The Company also announced that its Board of Directors has approved a $100 million share repurchase authorization, replacing its existing $50 million share repurchase authorization. From August 14, 2018 through July 27, 2021, the Company repurchased approximately 1.4 million shares for an aggregate purchase price of $32.8 million.

Robert H. Schottenstein, Chief Executive Officer and President, commented, "We had a record-setting second quarter highlighted by a 97% increase in net income, a 23% increase in homes delivered, a 35% increase in revenue, and a return on equity of 27%. Our gross margins were very strong, improving 320 basis points over last year to 25.1% and our overhead expense ratio improved by 110 basis points to 10.4%. As a result, our pre-tax income percentage improved to 14.7% from 10.0% in last year's second quarter.
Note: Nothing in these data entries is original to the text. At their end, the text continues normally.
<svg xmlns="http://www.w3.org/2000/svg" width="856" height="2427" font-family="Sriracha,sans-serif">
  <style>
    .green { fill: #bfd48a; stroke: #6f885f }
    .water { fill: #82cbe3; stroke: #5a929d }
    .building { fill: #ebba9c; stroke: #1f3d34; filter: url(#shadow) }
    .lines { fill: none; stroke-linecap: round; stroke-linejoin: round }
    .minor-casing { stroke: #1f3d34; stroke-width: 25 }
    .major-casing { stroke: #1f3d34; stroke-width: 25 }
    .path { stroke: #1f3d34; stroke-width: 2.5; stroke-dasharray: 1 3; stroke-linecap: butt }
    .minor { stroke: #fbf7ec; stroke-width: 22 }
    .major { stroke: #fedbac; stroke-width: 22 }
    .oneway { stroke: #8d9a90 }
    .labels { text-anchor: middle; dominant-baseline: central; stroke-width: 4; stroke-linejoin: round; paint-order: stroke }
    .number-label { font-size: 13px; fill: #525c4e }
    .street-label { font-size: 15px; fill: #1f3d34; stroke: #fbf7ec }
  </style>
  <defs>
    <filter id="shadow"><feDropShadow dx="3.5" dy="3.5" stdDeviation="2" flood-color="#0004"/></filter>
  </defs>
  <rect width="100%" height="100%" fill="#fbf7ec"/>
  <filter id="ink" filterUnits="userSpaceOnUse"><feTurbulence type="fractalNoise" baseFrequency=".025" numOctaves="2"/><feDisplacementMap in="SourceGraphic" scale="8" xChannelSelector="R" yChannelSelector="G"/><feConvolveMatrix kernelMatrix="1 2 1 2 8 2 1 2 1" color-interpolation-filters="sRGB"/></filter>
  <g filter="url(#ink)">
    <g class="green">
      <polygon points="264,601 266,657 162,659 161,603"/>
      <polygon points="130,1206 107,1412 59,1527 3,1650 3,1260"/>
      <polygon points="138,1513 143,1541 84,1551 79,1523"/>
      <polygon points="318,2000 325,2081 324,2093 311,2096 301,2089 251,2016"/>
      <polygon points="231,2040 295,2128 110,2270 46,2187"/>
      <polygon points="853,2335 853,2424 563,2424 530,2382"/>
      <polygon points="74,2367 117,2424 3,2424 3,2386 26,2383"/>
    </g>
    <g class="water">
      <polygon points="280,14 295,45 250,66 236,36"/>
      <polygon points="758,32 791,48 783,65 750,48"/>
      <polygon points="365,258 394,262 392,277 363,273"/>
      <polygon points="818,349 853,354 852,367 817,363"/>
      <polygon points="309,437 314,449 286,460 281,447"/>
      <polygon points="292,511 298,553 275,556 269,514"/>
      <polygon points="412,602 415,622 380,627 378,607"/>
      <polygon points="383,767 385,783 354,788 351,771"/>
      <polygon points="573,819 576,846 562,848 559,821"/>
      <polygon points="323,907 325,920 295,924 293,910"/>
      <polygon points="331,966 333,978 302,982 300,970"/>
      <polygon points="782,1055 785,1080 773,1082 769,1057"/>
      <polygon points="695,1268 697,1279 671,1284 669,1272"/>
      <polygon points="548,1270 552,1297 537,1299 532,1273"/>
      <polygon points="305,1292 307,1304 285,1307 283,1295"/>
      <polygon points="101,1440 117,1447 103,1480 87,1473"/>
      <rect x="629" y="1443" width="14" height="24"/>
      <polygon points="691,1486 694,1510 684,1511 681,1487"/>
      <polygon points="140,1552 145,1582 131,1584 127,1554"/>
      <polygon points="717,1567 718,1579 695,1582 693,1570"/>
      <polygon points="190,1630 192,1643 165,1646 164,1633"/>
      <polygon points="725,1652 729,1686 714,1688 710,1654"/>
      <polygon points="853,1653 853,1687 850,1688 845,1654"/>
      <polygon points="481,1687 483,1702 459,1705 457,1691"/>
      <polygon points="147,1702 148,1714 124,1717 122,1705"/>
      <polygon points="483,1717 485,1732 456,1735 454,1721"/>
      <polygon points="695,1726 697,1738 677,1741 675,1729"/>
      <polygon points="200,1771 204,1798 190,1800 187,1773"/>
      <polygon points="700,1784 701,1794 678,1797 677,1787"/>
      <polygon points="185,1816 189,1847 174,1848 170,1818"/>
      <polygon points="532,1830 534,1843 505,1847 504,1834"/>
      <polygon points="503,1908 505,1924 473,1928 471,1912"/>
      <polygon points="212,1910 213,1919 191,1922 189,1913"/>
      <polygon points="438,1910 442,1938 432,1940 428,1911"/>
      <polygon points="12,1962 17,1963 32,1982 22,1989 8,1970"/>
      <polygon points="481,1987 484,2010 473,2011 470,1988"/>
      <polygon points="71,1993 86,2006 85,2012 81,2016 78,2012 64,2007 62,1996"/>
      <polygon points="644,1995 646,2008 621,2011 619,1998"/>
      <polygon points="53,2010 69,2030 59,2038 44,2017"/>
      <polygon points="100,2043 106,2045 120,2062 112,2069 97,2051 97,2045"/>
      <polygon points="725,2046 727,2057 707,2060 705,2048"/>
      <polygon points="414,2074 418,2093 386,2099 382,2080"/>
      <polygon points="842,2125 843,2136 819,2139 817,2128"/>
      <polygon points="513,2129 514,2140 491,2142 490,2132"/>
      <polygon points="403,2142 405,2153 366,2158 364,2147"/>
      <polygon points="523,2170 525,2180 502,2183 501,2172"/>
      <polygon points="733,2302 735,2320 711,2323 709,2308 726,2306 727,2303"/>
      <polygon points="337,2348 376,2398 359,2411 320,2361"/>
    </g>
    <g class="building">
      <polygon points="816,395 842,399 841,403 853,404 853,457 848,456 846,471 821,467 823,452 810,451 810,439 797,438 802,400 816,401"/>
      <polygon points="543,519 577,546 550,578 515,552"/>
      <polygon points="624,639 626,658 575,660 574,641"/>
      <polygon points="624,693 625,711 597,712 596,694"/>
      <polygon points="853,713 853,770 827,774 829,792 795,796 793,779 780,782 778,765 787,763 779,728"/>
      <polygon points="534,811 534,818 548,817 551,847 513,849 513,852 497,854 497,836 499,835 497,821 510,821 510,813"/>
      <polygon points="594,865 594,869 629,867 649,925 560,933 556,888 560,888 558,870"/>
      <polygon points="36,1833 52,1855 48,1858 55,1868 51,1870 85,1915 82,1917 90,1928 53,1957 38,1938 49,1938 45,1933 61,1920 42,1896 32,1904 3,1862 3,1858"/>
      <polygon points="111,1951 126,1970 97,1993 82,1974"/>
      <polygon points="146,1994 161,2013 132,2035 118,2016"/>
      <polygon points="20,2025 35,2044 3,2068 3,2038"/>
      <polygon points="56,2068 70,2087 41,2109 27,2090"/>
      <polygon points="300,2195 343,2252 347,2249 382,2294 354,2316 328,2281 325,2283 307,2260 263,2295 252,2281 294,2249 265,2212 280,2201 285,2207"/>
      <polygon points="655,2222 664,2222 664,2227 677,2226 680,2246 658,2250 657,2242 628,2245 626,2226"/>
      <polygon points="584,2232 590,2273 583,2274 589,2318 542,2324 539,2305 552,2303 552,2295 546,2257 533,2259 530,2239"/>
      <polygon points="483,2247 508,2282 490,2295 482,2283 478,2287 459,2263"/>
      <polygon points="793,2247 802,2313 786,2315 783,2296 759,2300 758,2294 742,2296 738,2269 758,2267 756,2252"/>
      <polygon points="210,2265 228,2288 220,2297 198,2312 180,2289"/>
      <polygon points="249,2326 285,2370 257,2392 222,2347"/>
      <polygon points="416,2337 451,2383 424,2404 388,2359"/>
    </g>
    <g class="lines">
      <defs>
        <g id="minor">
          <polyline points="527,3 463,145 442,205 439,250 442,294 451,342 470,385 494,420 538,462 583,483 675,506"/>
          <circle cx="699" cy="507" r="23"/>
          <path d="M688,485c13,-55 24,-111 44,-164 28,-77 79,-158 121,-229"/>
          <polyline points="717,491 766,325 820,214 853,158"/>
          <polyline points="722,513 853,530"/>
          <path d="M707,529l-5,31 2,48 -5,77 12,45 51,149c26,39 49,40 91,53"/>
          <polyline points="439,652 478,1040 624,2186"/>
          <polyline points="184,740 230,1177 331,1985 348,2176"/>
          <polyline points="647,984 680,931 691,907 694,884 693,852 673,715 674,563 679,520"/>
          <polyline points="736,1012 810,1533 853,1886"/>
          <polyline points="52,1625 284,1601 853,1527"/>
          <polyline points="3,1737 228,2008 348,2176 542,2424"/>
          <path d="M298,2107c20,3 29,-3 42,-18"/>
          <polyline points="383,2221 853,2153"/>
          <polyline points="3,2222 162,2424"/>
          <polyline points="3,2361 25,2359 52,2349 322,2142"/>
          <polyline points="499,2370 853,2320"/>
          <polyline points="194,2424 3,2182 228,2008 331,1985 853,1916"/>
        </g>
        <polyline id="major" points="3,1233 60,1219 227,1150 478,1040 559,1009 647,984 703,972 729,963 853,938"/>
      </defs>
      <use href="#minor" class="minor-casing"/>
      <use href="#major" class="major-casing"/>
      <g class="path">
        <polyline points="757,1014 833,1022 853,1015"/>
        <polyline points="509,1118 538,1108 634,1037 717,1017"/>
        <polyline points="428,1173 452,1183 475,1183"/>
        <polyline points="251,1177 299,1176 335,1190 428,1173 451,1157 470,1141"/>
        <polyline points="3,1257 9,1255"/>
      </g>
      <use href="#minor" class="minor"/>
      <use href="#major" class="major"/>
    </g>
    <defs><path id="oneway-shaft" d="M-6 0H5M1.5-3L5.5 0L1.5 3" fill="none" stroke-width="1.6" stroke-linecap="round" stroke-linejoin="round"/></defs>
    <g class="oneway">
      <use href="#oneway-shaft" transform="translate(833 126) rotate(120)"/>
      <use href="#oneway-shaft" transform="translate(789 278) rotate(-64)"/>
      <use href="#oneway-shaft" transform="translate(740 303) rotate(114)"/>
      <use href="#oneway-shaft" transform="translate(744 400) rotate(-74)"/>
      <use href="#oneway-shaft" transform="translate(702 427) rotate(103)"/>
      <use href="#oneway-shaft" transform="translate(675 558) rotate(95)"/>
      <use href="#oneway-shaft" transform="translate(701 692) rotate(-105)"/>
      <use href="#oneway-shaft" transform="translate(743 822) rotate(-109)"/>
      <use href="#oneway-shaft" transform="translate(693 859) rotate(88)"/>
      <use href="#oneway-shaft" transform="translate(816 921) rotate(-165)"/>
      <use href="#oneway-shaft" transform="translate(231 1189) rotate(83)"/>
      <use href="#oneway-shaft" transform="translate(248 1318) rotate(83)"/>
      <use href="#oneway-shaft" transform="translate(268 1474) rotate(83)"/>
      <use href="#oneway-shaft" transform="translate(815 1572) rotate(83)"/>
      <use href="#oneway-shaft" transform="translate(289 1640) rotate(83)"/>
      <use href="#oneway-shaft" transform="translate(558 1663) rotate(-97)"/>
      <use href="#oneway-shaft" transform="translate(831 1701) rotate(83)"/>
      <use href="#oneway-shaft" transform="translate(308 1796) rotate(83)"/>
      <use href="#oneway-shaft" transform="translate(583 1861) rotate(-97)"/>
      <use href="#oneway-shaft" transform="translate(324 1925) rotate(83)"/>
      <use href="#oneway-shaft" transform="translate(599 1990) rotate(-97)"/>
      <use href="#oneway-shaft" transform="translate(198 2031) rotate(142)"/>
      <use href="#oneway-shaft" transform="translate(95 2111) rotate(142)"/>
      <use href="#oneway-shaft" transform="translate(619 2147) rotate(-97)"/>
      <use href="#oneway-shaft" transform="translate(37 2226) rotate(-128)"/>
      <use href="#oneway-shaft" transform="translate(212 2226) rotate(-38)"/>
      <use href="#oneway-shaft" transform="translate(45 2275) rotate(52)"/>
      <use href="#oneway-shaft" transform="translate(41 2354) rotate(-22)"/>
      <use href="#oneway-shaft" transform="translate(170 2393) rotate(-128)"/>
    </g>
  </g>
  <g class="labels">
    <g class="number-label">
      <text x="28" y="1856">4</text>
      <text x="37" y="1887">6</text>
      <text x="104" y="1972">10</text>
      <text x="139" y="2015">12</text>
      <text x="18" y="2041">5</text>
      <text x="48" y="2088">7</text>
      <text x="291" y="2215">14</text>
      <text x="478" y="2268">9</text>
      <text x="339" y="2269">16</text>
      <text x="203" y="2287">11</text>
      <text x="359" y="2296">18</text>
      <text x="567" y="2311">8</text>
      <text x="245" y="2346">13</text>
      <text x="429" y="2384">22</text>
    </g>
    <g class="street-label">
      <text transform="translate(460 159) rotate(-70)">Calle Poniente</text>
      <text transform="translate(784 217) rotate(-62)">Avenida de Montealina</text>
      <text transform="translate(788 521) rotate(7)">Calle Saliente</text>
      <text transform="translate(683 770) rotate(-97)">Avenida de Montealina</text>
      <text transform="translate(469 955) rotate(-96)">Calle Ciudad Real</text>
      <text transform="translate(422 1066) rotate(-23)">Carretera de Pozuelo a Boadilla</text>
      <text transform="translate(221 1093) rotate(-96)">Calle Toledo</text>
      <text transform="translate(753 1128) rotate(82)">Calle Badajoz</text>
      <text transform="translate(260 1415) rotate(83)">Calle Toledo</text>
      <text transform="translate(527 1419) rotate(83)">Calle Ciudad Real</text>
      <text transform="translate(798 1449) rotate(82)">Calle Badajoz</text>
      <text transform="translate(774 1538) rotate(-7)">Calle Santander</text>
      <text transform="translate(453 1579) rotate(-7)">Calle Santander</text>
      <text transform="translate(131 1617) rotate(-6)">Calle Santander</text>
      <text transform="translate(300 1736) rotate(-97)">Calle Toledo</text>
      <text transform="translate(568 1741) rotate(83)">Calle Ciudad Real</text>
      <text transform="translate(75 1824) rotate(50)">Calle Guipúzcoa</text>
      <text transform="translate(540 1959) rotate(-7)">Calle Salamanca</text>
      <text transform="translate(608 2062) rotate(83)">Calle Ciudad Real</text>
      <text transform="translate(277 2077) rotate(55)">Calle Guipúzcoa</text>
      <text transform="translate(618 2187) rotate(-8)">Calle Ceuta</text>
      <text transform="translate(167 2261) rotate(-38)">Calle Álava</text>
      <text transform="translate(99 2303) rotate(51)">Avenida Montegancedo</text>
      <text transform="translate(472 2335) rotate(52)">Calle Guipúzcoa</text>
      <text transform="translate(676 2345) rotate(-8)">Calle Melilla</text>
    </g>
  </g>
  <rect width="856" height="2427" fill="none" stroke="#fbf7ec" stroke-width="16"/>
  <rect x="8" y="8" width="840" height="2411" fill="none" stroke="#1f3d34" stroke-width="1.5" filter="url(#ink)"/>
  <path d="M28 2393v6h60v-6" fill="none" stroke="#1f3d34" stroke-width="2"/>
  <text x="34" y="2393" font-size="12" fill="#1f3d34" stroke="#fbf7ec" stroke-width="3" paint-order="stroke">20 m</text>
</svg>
We set all-time quarterly records in backlog units and sales value, with sales value rising to $2.5 billion – a 71% increase from a year-ago. Demand for new homes continues to be very strong. Despite our community count being down throughout the quarter, and significantly limiting sales in the majority of our communities, we were pleased to set a record for second quarter new contracts selling 2,267 homes.

Mr. Schottenstein continued, "We ended the quarter with record-high shareholders' equity of $1.5 billion, an increase of 34% from 2020's second quarter, book value of $50 per share, cash of $372 million, no borrowings on our $550 million credit facility, and a homebuilding debt to capital ratio of 31%. During the quarter, we also extended the maturity of our credit facility to July 2025 and raised our commitment amount to $550 million. In addition, our Board of Directors approved a new share repurchase authorization under which the Company may purchase up to $100 million of our common shares. This share repurchase authorization reflects the strength of our business and our commitment to creating long-term shareholder value. We have significant operating momentum and are poised to continue delivering strong results."